Xcode not automatically creating bridging header?
There are different way of creating Bridging Header in xcode as mention/suggested above. Here I would give you the best and easiest way of creating Bridge.
- Image1 shows that there is no bridging present at current point of time.
- Image2 show that I have copied a folder containing objective-c header files,after copying a popup will come on screen.
- Image3 is will show the popup message. But after pressing the finish button, you will notice that still there is no bridge present. for reference see image2.
- Now in image5&6 , I just drag and drop the objective-c header file, after doing that you will get popup message.
- After pressing on finish button you get message like Would you like to configure an Objective-C bridging header?. After pressing on Yes Button you get your bridge Header,which you can see in image5.
if you want to keep your header inside one group then use New Group and drag&drop your file in that group.
Never create any folder, or else you will get error due to that.
The reason of your issue is, the Xcode build settings still holds the path to auto generated Bridging Header file. You cannot get any build errors because of the header file (ProjectName-Bridging-Header.h)

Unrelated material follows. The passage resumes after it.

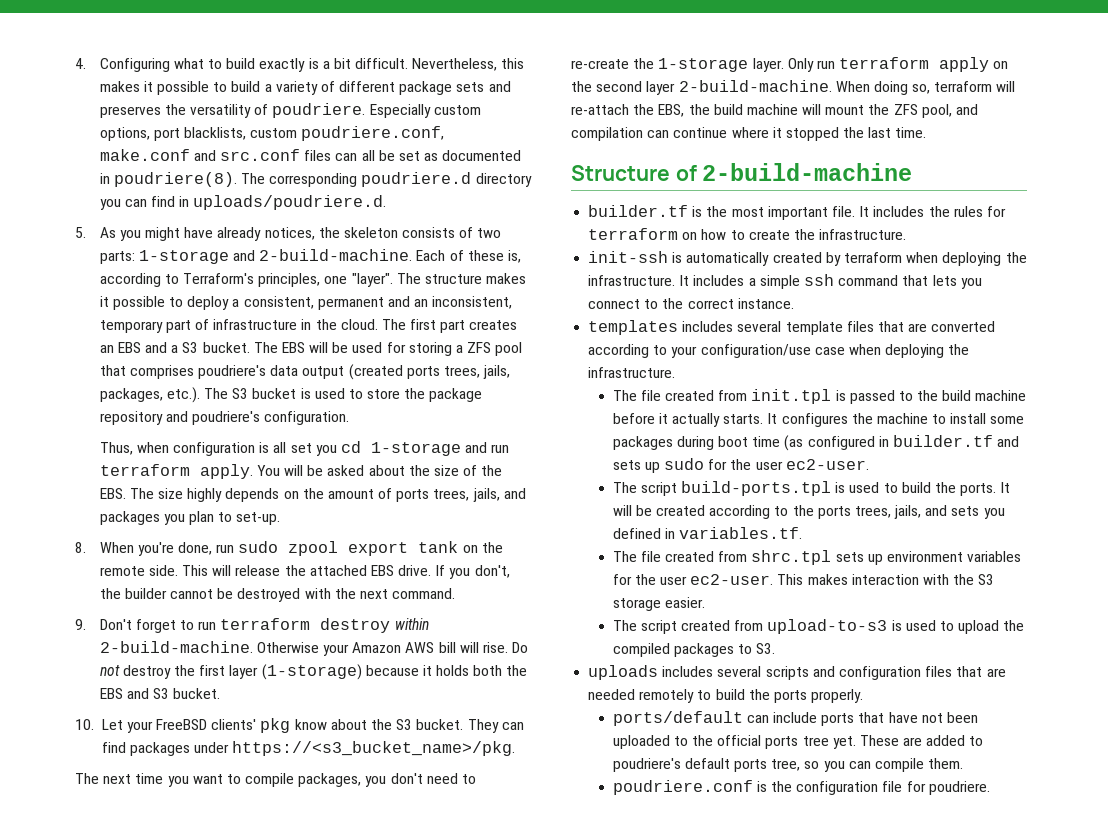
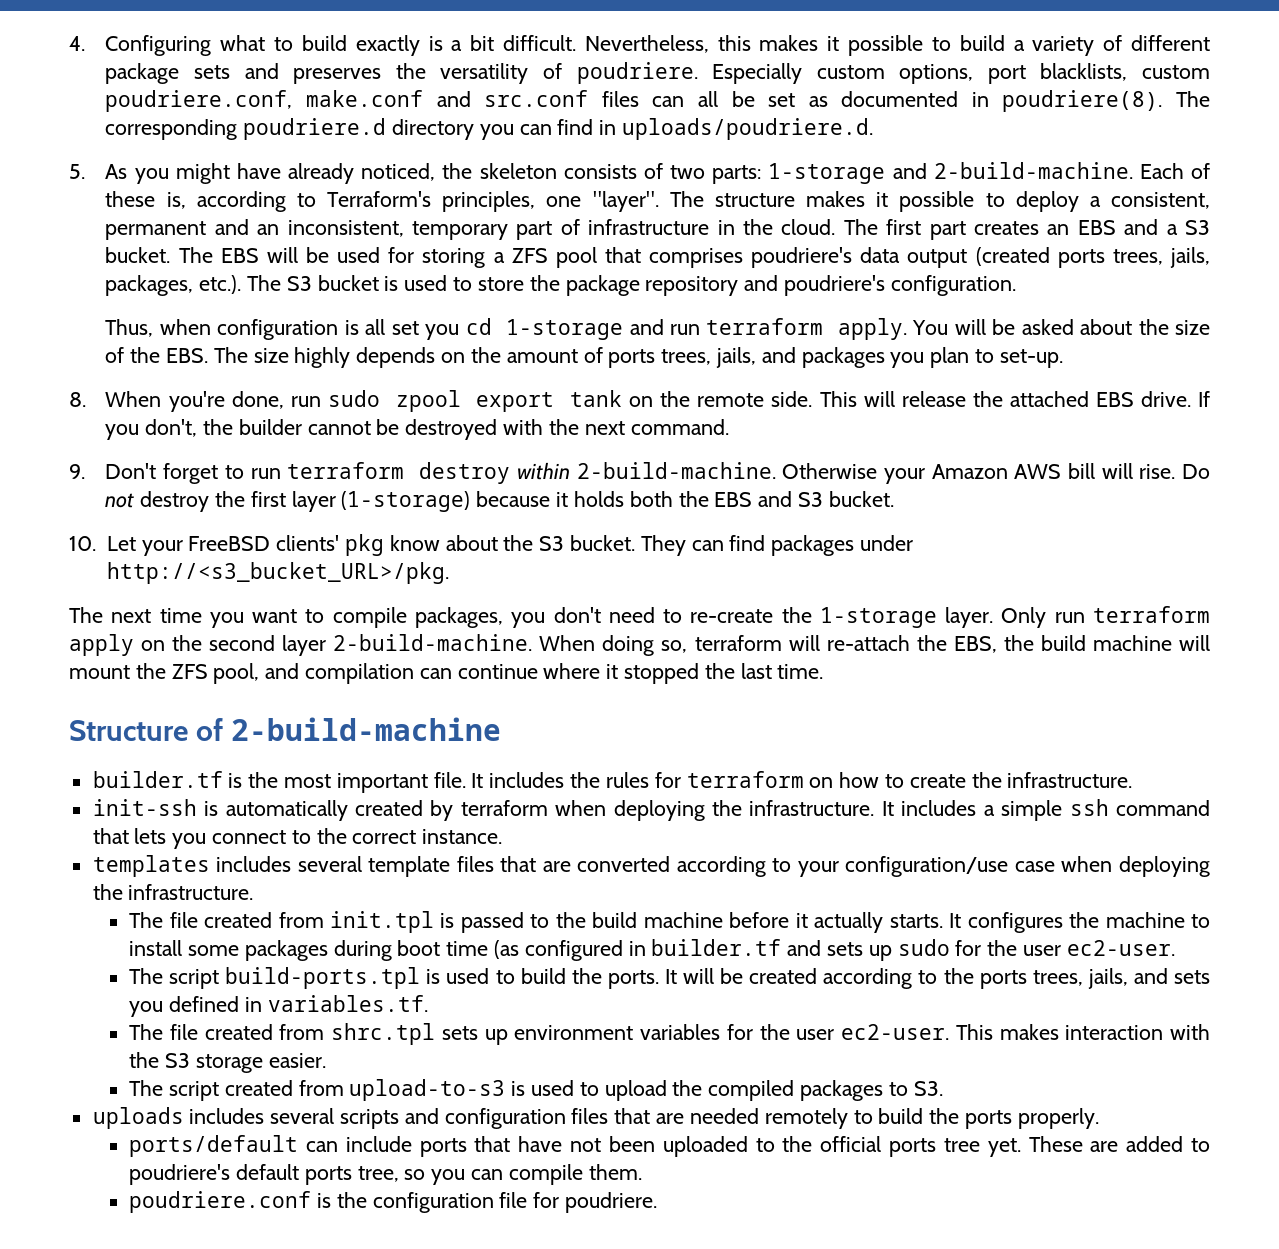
[264,227,315,240] notices, -> [361,163,436,181] noticed,
[232,741,516,756] https://<s3_bucket_name>/pkg. -> [106,562,449,584] http://<s3_bucket_URL>/pkg.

still exist in your project directory.
How to resolve:
Click on your project target, Go to Build Settings tab (choose all instead of basic), search for Bridging Header. You can see the Xcode generated path entry. Select it and click on delete button.
Also, make sure to delete the Xcode auto generated bridging header file (ProjectName-Bridging-Header.h)
from your Xcode project directory.
Now, try to import the Obj-C file once again. You can see the prompt to create a bridging header file as expected.
File -> New File -> Header File
Save it as a YourApp-Bridging-Header
Than go to Build Settings, find "Objective-C Bridging Header" (as previously guys told) and pass way to your Bridging Header as: YourApp/YourApp-Bridging-Header.h Where 'YourApp/' is a name of app. It could contain white space, for example 'Your App/'.